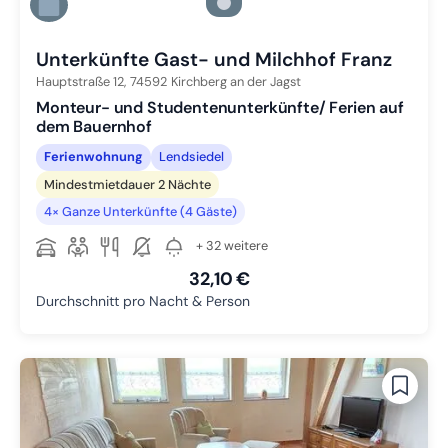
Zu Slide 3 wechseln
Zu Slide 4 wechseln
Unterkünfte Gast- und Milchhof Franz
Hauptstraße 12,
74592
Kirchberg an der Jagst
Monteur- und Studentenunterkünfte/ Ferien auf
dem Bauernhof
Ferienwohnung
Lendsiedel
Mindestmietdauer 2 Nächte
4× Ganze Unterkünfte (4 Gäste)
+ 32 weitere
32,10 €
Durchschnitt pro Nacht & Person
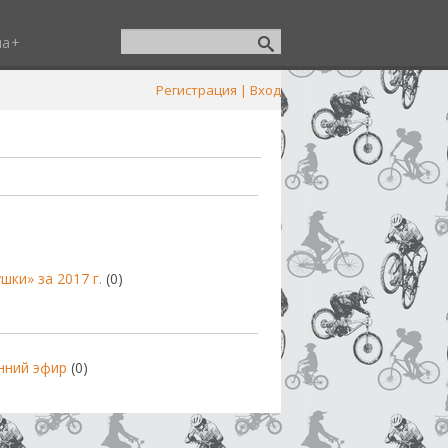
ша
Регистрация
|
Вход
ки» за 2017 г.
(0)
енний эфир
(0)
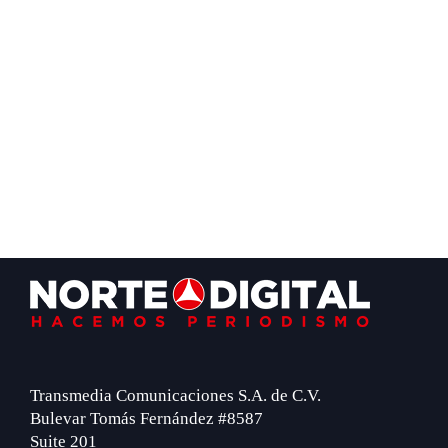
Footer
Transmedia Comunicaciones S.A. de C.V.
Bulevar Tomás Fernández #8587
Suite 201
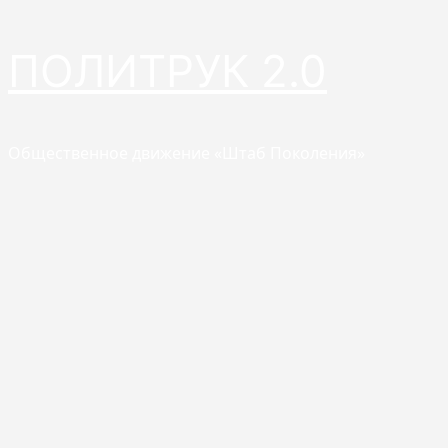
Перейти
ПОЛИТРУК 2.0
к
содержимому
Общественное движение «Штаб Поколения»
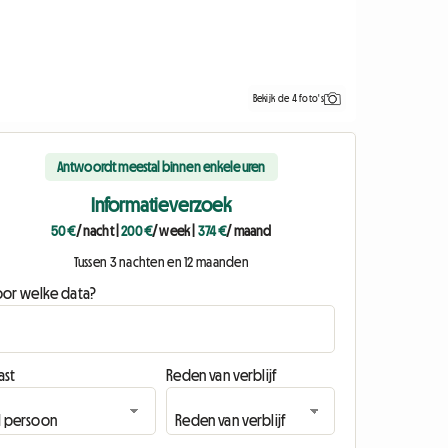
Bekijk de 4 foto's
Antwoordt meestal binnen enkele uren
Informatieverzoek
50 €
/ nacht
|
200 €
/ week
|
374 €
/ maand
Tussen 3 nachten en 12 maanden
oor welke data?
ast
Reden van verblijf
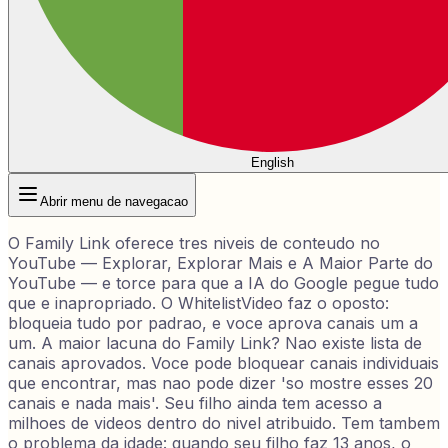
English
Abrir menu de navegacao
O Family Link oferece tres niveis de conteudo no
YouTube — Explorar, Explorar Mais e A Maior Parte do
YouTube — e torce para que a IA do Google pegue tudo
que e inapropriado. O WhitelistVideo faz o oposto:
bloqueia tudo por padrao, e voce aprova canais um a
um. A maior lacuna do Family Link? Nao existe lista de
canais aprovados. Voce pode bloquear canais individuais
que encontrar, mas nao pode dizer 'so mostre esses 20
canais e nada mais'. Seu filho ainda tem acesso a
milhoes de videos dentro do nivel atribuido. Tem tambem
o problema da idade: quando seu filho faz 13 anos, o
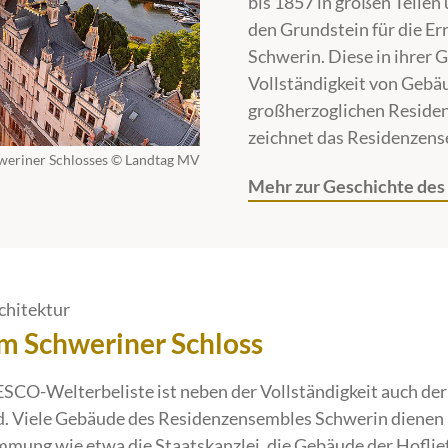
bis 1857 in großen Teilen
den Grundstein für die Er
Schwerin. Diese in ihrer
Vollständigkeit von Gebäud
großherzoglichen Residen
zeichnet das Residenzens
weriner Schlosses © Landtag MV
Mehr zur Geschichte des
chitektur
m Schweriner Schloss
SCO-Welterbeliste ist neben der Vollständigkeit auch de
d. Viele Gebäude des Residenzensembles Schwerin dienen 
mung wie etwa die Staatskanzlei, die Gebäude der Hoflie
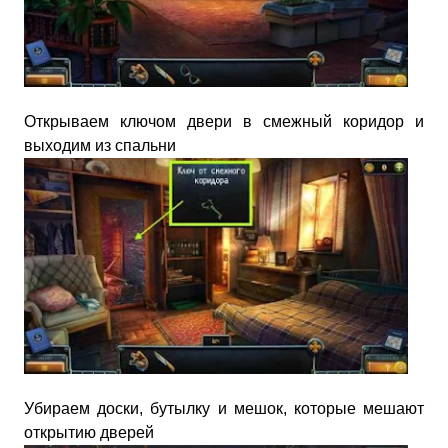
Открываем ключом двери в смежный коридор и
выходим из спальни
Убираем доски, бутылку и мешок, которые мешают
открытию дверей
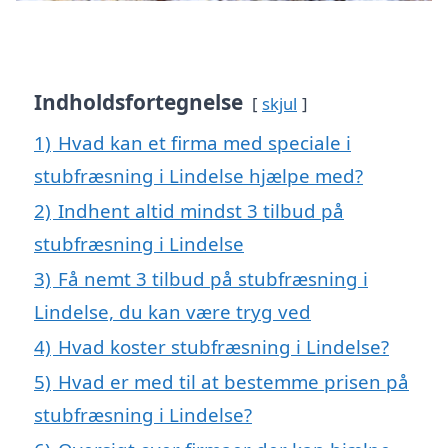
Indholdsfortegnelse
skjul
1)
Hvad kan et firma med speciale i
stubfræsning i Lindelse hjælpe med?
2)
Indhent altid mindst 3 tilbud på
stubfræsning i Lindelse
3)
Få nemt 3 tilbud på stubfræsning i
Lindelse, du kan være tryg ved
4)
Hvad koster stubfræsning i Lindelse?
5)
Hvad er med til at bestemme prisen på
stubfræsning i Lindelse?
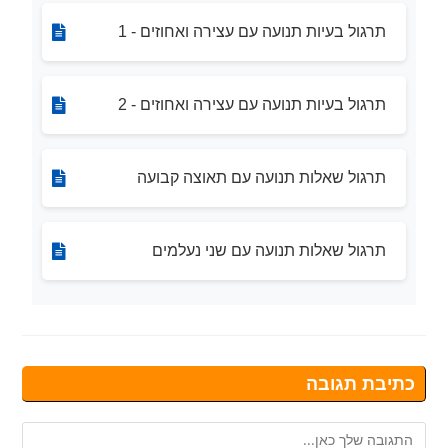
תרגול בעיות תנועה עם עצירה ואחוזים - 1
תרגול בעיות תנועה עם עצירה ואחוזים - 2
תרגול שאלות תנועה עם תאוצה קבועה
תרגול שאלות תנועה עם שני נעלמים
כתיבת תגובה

######

Display each line of the items above that contains the word "stubfræsning", treating uppercase and lowercase as different.

## Expected answer
stubfræsning i Lindelse hjælpe med?
stubfræsning i Lindelse
Få nemt 3 tilbud på stubfræsning i
Hvad koster stubfræsning i Lindelse?
stubfræsning i Lindelse?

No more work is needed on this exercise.